Arbeitsauftrag A »
Beantworte diese drei Fragen zum Text über das wissenschaftliche Ethos:
(i) Was ist auf dem Foto zu sehen?
(ii) Welches Ziel hat jede Forschungsarbeit?
(iii) In welchen Wissenschaften ist die Zugänglichkeit vor allem ein Problem?
Arbeitsauftrag B » Führe den Text über das wissenschaftliche Ethos nach seinem letzten Satz fort.

━━ Vorliegender Text ━━

Selektive Dekolonialisierung

Ohne Ansehen der Person sollten Wissenschaftlerinnen und Wissenschaftler die Forschungarbeiten ihrer Kollegen berücksichtigen, sofern sie für die eigene Forschung relevant und zugänglich sind. Das ist das wissenschaftliche Ethos, also das Selbstverständnis all derer, die in der Wissenschaft tätig sind, in einen Satz gefasst. Doch im Zeitalter der Dekolonisierung sieht die Wirklichkeit anders aus – mit Konsequenzen für die Politik.

Portal der Universität Neapel (Foto: Michael Kreutz)

Was also ist das wissenschaftliche Ethos? Da jede Forschungsarbeit das Ziel hat, den vorhandenen Wissensschatz der Menschheit zu vergrössern, muss erst einmal der Forschungsstand zu demjenigen Gegenstand ermittelt werden, zu dem geforscht werden soll. Daraus ergibt sich, dass das wissenschaftliche Publikationen allein auf Grundlage ihrer Relevanz und Zugänglichkeit für die eigene Forschung zu berücksichtigen sind.

Zugänglichkeit bedeutet: Ein Artikel oder eine Quelle kann schwer zu beschaffen sein oder in einer Sprache verfasst, die ich nicht beherrsche. Das ist im wesentlichen ein Problem in den Geistes-, nicht in den Naturwissenschaften oder in der Medizin. Auch kann es sein, dass ich bei meiner Recherche relevante wissenschaftliche Publikationen schlicht übersehe, was sehr leicht geschehen kann, bedenkt man, dass selbst die Teilgebiete von Teilgebieten einzelner Wissenschaftszweige häufig eine schier unüberschaubare Zahl von Publikationen hervorgebracht haben.

━━━
━━ Datenbestand ━━

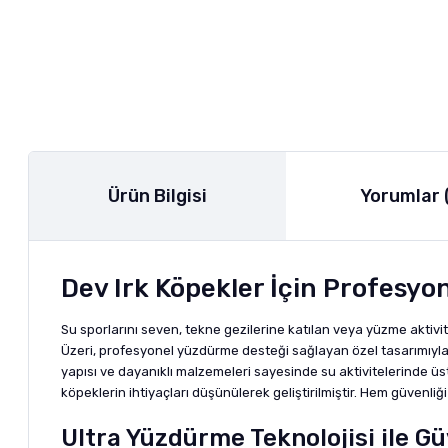
Ürün Bilgisi
Yorumlar 
Dev Irk Köpekler İçin Profesy
Su sporlarını seven, tekne gezilerine katılan veya yüzme aktivi
Üzeri, profesyonel yüzdürme desteği sağlayan özel tasarımıyla
yapısı ve dayanıklı malzemeleri sayesinde su aktivitelerinde ü
köpeklerin ihtiyaçları düşünülerek geliştirilmiştir. Hem güvenli
Ultra Yüzdürme Teknolojisi ile Gü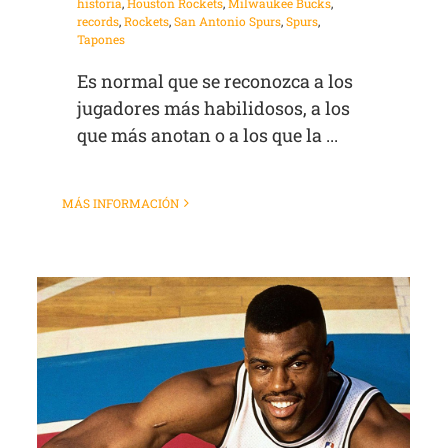
historia
,
Houston Rockets
,
Milwaukee Bucks
,
records
,
Rockets
,
San Antonio Spurs
,
Spurs
,
Tapones
Es normal que se reconozca a los
jugadores más habilidosos, a los
que más anotan o a los que la ...
MÁS INFORMACIÓN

━━━

Endgültige Antwort A »
(i) Das Portal der Universität Neapel.
(ii) Den vorhandenen Wissensschatz der Menschheit zu vergrössern.
(iii) In den Geisteswissenschaften.

Endgültige Antwort B »
Selbst Verschlagwortung und Volltextsuche, Rezensionen, Kataloge, Peer Reviewing, Evaluationen, Wissenschaftspreise, Tagungen usw., die allesamt geschaffen wurden, um Orientierung im Dschungel wissenschaftlicher Erkenntnis zu bieten, sind keine Garantie dafür, dass für den jeweiligen Forschungsgegenstand relevante Publikationen Berücksichtigung finden. Auch die Theoriebildung, die die Relevanz einer stetig sich ausdehnenden Grundlagenforschung auf plausible Erklärungsansätze spezifischer Problemstellungen zu reduzieren sucht, ist selber nicht vor blinden Flecken in der Wahrnehmung relevanten Wissens gefeit.

Wer gegen das wissenschaftliche Ethos verstösst, schwächt die eigene Forschung

Wo Menschen sind, werden also Fehler gemacht, dennoch gilt der Grundsatz: Relevante und zugängliche Publikationen absichtlich – aus welchem Motiv auch immer – nicht zu berücksichtigen, ist ein Verstoss gegen das wissenschaftliche Ethos, für das nur Fakten zählen und nichts anderes. Wer z.B. allein aus persönlicher Abneigung oder Karriereneid einen anderen Wissenschaftler nicht zitiert, obwohl dessen Vorarbeiten für die eigene Problemstellung relevant sind, schwächt die eigene Forschungsleistung.

Auch, dass eine Publikation in einem Verlag oder einer Zeitschrift von eher geringem Prestige erschienen ist, ist kein Grund, sie zu ignorieren. In den Natur- und Ingenieurwissenschaften, in der Medizin und Mathematik dürfte dies aber eher selten der Fall sein, denn die Forschung, die in diesen Disziplinen generiert wird, ist strikt anwendungsbezogen und relevante Forschungserkenntnisse nicht zu beachten, bedeutet dort, im Wettbewerb der Innovationen den Kürzeren zu ziehen. Die Industrie und der internationale Wettbewerb fungieren hierbei als Korrektiv gegen wissenschaftsunethische Praktiken.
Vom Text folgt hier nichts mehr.